===== GIVEN DATA =====

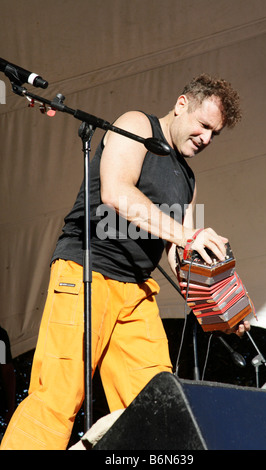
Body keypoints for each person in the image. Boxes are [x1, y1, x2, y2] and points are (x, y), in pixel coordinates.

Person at [1, 73, 249, 450]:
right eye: (203, 126)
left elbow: (177, 250)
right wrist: (191, 235)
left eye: (214, 134)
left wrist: (221, 308)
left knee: (157, 408)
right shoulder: (136, 124)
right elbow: (117, 192)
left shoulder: (188, 178)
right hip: (86, 270)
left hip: (136, 292)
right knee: (57, 396)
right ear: (182, 104)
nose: (206, 139)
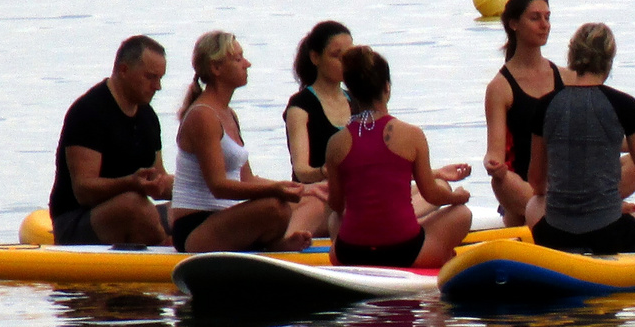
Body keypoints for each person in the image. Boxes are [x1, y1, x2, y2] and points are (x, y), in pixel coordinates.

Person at [484, 0, 635, 226]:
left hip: (571, 185)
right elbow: (495, 152)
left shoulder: (567, 77)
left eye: (547, 17)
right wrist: (493, 165)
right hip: (530, 187)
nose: (544, 25)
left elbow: (590, 134)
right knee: (502, 181)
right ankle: (596, 210)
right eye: (535, 18)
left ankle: (593, 207)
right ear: (514, 24)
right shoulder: (500, 87)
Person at [526, 23, 635, 254]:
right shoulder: (625, 105)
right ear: (609, 59)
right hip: (609, 237)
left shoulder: (545, 105)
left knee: (534, 204)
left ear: (572, 56)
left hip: (553, 236)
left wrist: (568, 205)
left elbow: (536, 180)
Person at [170, 31, 325, 253]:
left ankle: (271, 245)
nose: (247, 64)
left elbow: (247, 178)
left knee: (306, 202)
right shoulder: (203, 116)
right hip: (195, 227)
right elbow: (219, 187)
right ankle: (270, 246)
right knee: (275, 207)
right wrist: (276, 190)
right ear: (216, 68)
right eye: (238, 59)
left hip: (223, 218)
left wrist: (303, 189)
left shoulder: (229, 114)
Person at [323, 47, 473, 267]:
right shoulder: (412, 135)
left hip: (349, 254)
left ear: (351, 93)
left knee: (335, 219)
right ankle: (440, 258)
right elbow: (431, 195)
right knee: (462, 214)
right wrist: (457, 197)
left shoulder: (335, 143)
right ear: (387, 88)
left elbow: (336, 204)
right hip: (404, 252)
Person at [49, 35, 174, 246]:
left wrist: (203, 189)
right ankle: (168, 251)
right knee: (134, 205)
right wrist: (131, 183)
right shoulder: (88, 112)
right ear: (124, 70)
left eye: (160, 78)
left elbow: (159, 177)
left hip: (129, 210)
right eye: (150, 77)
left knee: (183, 209)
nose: (157, 86)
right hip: (76, 220)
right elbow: (83, 191)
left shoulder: (148, 116)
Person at [283, 20, 353, 184]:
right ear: (315, 57)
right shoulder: (301, 106)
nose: (345, 62)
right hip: (317, 192)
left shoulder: (358, 100)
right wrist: (326, 171)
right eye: (336, 56)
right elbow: (301, 171)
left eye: (349, 56)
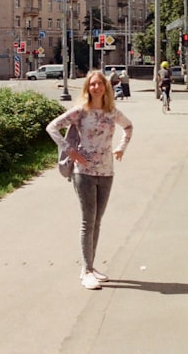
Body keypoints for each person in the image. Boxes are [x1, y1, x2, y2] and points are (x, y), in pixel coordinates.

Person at [46, 70, 133, 290]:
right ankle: (86, 271)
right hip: (83, 172)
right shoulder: (80, 112)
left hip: (106, 172)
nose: (97, 87)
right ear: (88, 88)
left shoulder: (112, 112)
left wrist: (121, 148)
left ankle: (91, 267)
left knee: (97, 221)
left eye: (100, 84)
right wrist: (70, 151)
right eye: (93, 84)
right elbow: (52, 127)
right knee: (88, 220)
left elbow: (129, 127)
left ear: (106, 87)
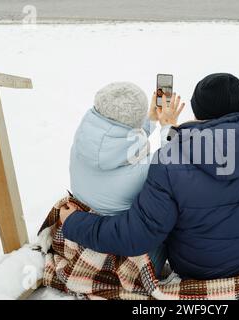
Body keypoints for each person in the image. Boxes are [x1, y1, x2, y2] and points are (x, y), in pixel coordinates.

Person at [61, 73, 239, 280]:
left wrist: (73, 222)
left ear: (197, 111)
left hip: (197, 268)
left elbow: (139, 234)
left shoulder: (169, 160)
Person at [68, 82, 183, 277]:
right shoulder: (143, 173)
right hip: (121, 246)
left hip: (81, 230)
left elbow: (120, 142)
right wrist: (168, 127)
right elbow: (175, 160)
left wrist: (148, 120)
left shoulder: (83, 142)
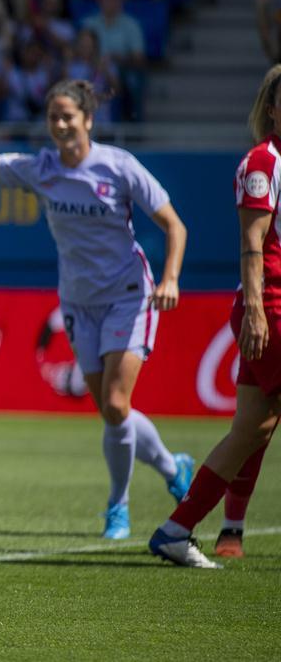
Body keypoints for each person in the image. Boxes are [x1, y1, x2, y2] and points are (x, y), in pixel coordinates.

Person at [0, 74, 193, 539]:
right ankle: (173, 469)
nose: (60, 124)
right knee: (113, 410)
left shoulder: (120, 166)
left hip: (129, 296)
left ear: (88, 120)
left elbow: (174, 225)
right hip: (77, 301)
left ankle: (118, 507)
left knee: (115, 403)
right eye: (53, 117)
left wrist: (170, 278)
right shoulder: (42, 167)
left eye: (67, 116)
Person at [149, 65, 281, 568]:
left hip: (268, 308)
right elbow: (252, 244)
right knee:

=====

Retype, exactly and in full, the lines above from the one containing "right elbow: (431, 195)" through the one containing "right hip: (317, 192)".

right elbow: (431, 195)
right knee: (462, 214)
right wrist: (457, 197)
left shoulder: (335, 143)
right ear: (387, 88)
left elbow: (336, 204)
right hip: (404, 252)
Person at [49, 35, 174, 246]:
left wrist: (203, 189)
right ankle: (168, 251)
right knee: (134, 205)
right wrist: (131, 183)
right shoulder: (88, 112)
right ear: (124, 70)
left eye: (160, 78)
left elbow: (159, 177)
left hip: (129, 210)
right eye: (150, 77)
left knee: (183, 209)
nose: (157, 86)
right hip: (76, 220)
right elbow: (83, 191)
left shoulder: (148, 116)
Person at [283, 20, 353, 184]:
right ear: (315, 57)
right shoulder: (301, 106)
nose: (345, 62)
right hip: (317, 192)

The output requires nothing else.